NATUさんがとてもいい意見を書き込んでくれたので、僕は自分の個人的な体験を書きたいと思います。参考になるかどうかは分からないけれども、読んでくれれば嬉しいです。
僕も子供の頃、親の愛情に飢(ウ)えていました。特に父親の愛情は弟にばかり注がれていると感じて、いつもひがみ、弟をいじめました。そうしてバランスを保っていたのだと思います。
ある日、お父さんが弟だけを誘って遊びに行ってしまいました。兄である僕には本当に秘密でいつの間にか二人で出かけてしまったのです。気がついたら自分一人取り残されていたのです。
これにはさすがにこらえきれなくて、父と弟が帰ってきたときに泣いて抗議しました。これを境に父のえこひいきと差別は止まりました。
でも僕の心はかたくなになって父に対する恨みと弟に対する憎しみはかえって募(ツノ)っていきました。いつの間にか自分の心を決して人には明かさない孤独な子供になってしまいました。
自分の辛さや悲しさはもちろんのこと、喜びや感動も人に悟られたくないという内向的で素直さのかけらもない性格でした。それでいて表面的には明るく振る舞い大人や先生の意向を見て取って、それに合わせるずるがしこさを身につけるようになったのです。
こういう性格だと、自分を表現できないのだから、色々な場面で嘘をつくようになりました。嘘に嘘が積み重なってつじつまを合わせるのが本当に大変でした。本当の自分とは違う自分を作っておく必要があったのです。
家族や友人を裏切り続け傷つけてきた人生でした。時々「何のために?」と自分に問いかけましたが、どうしても答えが見つかりませんでした。
子供の頃から「呼吸法」をやっていて、高校3年の時に病気をして入院したときに「呼吸法=瞑想」が急に深まりました。人との関係を思い返していくことで、自分を見つめることが出来るようになったのです。でも、父親と弟のことはいくら瞑想してもどうしても思い出せないのです。

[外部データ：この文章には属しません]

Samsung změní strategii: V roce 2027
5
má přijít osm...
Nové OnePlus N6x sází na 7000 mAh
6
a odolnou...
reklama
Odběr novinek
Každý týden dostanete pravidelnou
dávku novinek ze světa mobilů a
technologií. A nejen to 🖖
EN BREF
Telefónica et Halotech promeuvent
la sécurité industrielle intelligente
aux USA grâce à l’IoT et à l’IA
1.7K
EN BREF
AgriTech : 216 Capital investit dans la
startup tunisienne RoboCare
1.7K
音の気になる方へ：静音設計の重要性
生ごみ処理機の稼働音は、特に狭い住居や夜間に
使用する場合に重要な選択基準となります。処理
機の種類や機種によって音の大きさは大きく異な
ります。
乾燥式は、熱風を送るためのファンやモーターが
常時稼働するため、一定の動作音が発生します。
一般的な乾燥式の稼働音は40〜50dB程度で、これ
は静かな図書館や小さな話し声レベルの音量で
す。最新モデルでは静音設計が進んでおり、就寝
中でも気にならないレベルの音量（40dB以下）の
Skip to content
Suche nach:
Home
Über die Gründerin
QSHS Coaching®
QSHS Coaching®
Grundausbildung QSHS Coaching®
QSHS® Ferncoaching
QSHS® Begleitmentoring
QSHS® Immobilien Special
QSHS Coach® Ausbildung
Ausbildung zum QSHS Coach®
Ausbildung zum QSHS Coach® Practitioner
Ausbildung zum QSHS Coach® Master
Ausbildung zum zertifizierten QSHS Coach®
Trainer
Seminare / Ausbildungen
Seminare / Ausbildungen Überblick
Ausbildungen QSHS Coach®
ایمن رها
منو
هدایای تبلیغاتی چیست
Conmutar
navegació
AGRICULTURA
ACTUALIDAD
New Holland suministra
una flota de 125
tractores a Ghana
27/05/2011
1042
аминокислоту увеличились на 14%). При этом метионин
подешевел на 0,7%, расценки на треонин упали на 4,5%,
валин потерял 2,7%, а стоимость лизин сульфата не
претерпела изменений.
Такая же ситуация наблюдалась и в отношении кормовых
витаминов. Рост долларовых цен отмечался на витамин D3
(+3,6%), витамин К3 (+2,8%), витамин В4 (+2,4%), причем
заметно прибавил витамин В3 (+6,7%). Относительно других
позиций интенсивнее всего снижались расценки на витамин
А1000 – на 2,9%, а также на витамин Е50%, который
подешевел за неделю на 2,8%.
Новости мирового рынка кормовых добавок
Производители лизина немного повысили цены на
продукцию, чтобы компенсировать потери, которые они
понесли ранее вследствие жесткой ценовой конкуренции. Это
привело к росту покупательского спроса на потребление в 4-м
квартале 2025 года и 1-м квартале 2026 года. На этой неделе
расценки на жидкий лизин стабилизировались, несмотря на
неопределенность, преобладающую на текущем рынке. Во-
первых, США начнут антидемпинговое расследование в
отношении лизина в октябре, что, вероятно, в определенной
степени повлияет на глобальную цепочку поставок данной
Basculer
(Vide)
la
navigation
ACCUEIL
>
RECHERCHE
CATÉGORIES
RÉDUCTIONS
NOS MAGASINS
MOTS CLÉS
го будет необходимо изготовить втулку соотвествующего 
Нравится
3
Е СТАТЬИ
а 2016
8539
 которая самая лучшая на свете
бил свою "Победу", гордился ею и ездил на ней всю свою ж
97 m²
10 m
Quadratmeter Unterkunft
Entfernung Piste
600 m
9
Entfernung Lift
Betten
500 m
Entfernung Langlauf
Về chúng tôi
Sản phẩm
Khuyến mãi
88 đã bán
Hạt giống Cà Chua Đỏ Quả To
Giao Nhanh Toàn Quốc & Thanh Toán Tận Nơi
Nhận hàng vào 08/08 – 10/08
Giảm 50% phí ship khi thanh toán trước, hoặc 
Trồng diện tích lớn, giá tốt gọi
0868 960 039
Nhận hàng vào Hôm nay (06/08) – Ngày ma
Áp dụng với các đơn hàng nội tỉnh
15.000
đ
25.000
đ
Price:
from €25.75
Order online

この時に初めて自分の心に深く深く食い込んだ父親と弟に対する不信と憎しみに気がついたのです。この思いはあまりにも深く心に食い込んでいたので、意識することさえ出来なかったのです。
このとき、心の闇(ヤミ)にかすかに光が当たったのです。
それでも父や弟をすぐに許せるようにはなりませんでした。しかも、それまでの自分の人生の嘘と真心のなさにいっそう苦しむようになりました。

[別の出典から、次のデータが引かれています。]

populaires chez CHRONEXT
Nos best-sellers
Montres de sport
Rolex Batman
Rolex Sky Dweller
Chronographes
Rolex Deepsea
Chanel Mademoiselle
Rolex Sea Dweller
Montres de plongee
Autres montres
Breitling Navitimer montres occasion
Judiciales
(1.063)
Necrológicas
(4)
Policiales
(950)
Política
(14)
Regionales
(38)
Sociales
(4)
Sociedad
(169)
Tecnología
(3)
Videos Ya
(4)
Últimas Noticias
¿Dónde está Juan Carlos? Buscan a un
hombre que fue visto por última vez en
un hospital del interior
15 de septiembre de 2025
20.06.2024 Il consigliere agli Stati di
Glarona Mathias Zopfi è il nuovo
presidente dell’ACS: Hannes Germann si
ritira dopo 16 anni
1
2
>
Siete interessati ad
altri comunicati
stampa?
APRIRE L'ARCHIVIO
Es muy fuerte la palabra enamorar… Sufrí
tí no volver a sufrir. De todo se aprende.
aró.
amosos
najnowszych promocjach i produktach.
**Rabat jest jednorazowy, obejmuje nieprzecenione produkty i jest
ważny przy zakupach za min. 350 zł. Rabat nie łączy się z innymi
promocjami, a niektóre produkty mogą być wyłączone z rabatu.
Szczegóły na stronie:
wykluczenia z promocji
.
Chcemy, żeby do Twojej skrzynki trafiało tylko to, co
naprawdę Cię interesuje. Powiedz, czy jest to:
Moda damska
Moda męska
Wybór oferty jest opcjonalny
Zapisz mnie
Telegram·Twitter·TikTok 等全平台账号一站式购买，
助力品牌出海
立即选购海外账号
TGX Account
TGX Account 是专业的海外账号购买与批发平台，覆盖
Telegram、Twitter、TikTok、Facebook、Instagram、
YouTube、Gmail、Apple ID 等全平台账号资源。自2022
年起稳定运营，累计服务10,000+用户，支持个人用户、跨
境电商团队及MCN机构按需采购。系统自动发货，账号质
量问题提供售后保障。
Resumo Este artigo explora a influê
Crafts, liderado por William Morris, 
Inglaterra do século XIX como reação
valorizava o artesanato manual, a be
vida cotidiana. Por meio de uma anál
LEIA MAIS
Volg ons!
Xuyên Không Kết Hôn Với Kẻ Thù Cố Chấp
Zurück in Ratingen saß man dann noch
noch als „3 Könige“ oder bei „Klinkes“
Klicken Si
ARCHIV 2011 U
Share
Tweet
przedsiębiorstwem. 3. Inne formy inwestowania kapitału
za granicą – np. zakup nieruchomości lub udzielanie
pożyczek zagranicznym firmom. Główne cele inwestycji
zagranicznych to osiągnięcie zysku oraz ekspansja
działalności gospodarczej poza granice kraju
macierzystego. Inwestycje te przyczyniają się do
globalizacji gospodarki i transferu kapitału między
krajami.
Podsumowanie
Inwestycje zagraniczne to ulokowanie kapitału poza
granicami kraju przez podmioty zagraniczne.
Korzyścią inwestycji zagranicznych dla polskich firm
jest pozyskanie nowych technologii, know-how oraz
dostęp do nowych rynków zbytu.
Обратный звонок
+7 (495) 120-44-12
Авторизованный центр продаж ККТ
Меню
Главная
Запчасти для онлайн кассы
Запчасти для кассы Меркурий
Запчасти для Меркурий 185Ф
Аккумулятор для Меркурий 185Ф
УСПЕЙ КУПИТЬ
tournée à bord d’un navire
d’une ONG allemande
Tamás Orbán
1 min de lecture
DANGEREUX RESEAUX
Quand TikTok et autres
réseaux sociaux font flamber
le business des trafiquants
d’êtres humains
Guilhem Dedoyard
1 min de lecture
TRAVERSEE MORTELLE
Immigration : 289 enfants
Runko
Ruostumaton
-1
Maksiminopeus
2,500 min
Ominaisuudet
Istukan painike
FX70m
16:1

父を許し弟に対して自分がどんなにひどい兄だったかが分かるまでにまた何年もかかりました。
父に感謝し弟に素直にわびられるようになったのはつい最近の事です。それまでは、人も許せなかったし、自分のことも許せなかったのです。僕には、人を決して信じない心と自分を否定する心がごちゃ混ぜになっていました。

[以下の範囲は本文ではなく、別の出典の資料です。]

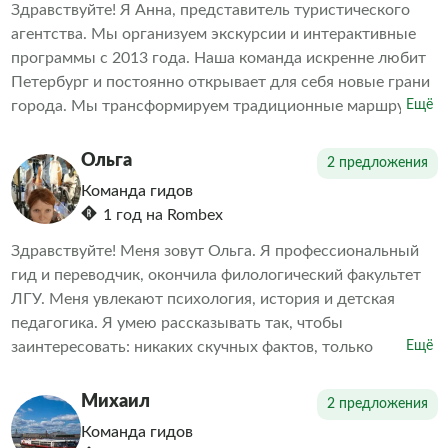
Здравствуйте! Я Анна, представитель туристического
агентства. Мы организуем экскурсии и интерактивные
программы с 2013 года. Наша команда искренне любит
Петербург и постоянно открывает для себя новые грани
города. Мы трансформируем традиционные маршруты,
Ещё
демонстрируя то, что удивляет даже местных жителей.
Наша цель — объединить игру и образование. За годы
Ольга
2 предложения
работы мы убедились, что интерактивные туры с играми
Команда гидов
и викторинами интересны не только детям, но и
1 год на Rombex
взрослым.
Здравствуйте! Меня зовут Ольга. Я профессиональный
гид и переводчик, окончила филологический факультет
ЛГУ. Меня увлекают психология, история и детская
педагогика. Я умею рассказывать так, чтобы
заинтересовать: никаких скучных фактов, только
Ещё
увлекательные истории и судьбы людей. Понимание
прошлого помогает лучше осознать настоящее.
Михаил
2 предложения
Команда гидов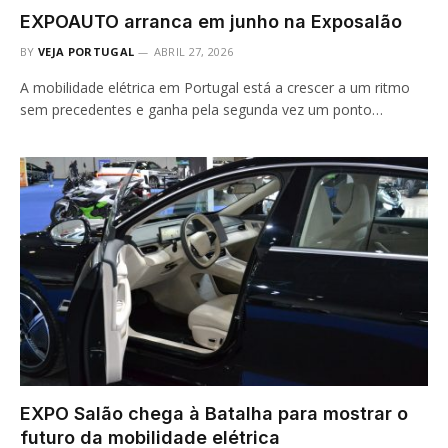
EXPOAUTO arranca em junho na Exposalão
BY
VEJA PORTUGAL
ABRIL 27, 2026
A mobilidade elétrica em Portugal está a crescer a um ritmo
sem precedentes e ganha pela segunda vez um ponto…
EXPO Salão chega à Batalha para mostrar o
futuro da mobilidade elétrica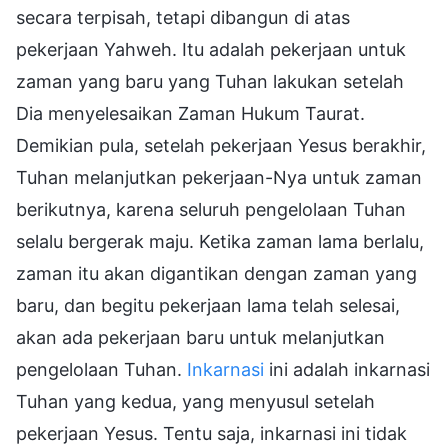
secara terpisah, tetapi dibangun di atas
pekerjaan Yahweh. Itu adalah pekerjaan untuk
zaman yang baru yang Tuhan lakukan setelah
Dia menyelesaikan Zaman Hukum Taurat.
Demikian pula, setelah pekerjaan Yesus berakhir,
Tuhan melanjutkan pekerjaan-Nya untuk zaman
berikutnya, karena seluruh pengelolaan Tuhan
selalu bergerak maju. Ketika zaman lama berlalu,
zaman itu akan digantikan dengan zaman yang
baru, dan begitu pekerjaan lama telah selesai,
akan ada pekerjaan baru untuk melanjutkan
pengelolaan Tuhan.
Inkarnasi
ini adalah inkarnasi
Tuhan yang kedua, yang menyusul setelah
pekerjaan Yesus. Tentu saja, inkarnasi ini tidak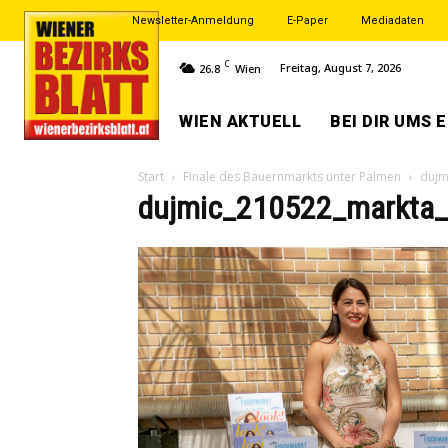
Newsletter-Anmeldung
E-Paper
Mediadaten
C
Freitag, August 7, 2026
26.8
Wien
WIEN AKTUELL
BEI DIR UMS 
Start
Finale des Bauernmarkts unter Palmen
dujm
dujmic_210522_markta_F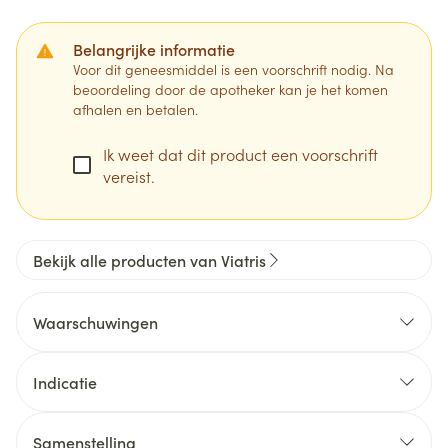
Belangrijke informatie
Voor dit geneesmiddel is een voorschrift nodig. Na
beoordeling door de apotheker kan je het komen
afhalen en betalen.
Ik weet dat dit product een voorschrift
vereist.
Bekijk alle producten van Viatris
Waarschuwingen
Indicatie
Samenstelling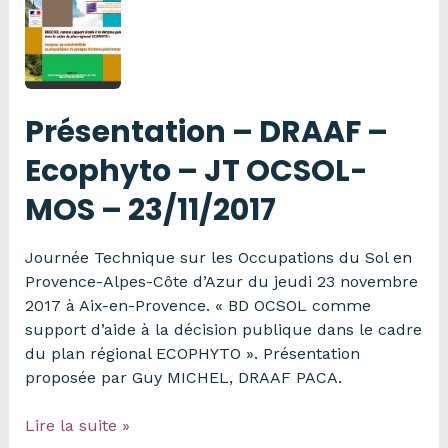
84
–
projet
HPR
–
Présentation – DRAAF –
JT
OCSOL-
Ecophyto – JT OCSOL-
MOS
MOS – 23/11/2017
–
23/11/2017
Journée Technique sur les Occupations du Sol en
Provence-Alpes-Côte d’Azur du jeudi 23 novembre
2017 à Aix-en-Provence. « BD OCSOL comme
support d’aide à la décision publique dans le cadre
du plan régional ECOPHYTO ». Présentation
proposée par Guy MICHEL, DRAAF PACA.
Présentation
Lire la suite »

あゆみさんにメールを書いているとどうしても神様の話になってしまうのですが、もうひとつ、神様の話をします。
2千年ほど前、鞭(ムチ)で打たれ、いばらの冠(カンムリ)をかぶせられ、つばきを吐きかけられて、十字架に付けられた人がいました。この人は、自分の手首と足首に釘(クギ)をうちつけて自分を磔(ハリツケ)にする人たちのために、「天の父よ、どうかこの人達をお許し下さい、この人達は自分で何をしているか分からないのです」と言って祈りました。
自分を殺す人のために祈ることの出来る人間がいるのだろうか?と思ったのがこの人について真剣に勉強するきっかけになりました。この人はイエスキリストですが、この人のことを自分に関係のある人として考えたことがなかったのです。
最近この人を通じてやっと神様のことが少しずつ分かるようになりました。
あゆみさん、いまあなたが悩み苦しんでいることはすぐには解決できない問題かも知れません。NATUさんも10年以上かかったと言ってますね。僕はそれこそ何十年もかかりました。
何年かかっても、あなたにはこの問題を乗り越えていく力があります。なぜこんな事を言えるかというと、神様はその人に乗り越えられない問題を与えることはないからです。
NATUさんの言葉をもう一度ここに書きます。
「時間はかかったけど光は来ました」
あなたの心に光が射し込む日が来ることを祈っています。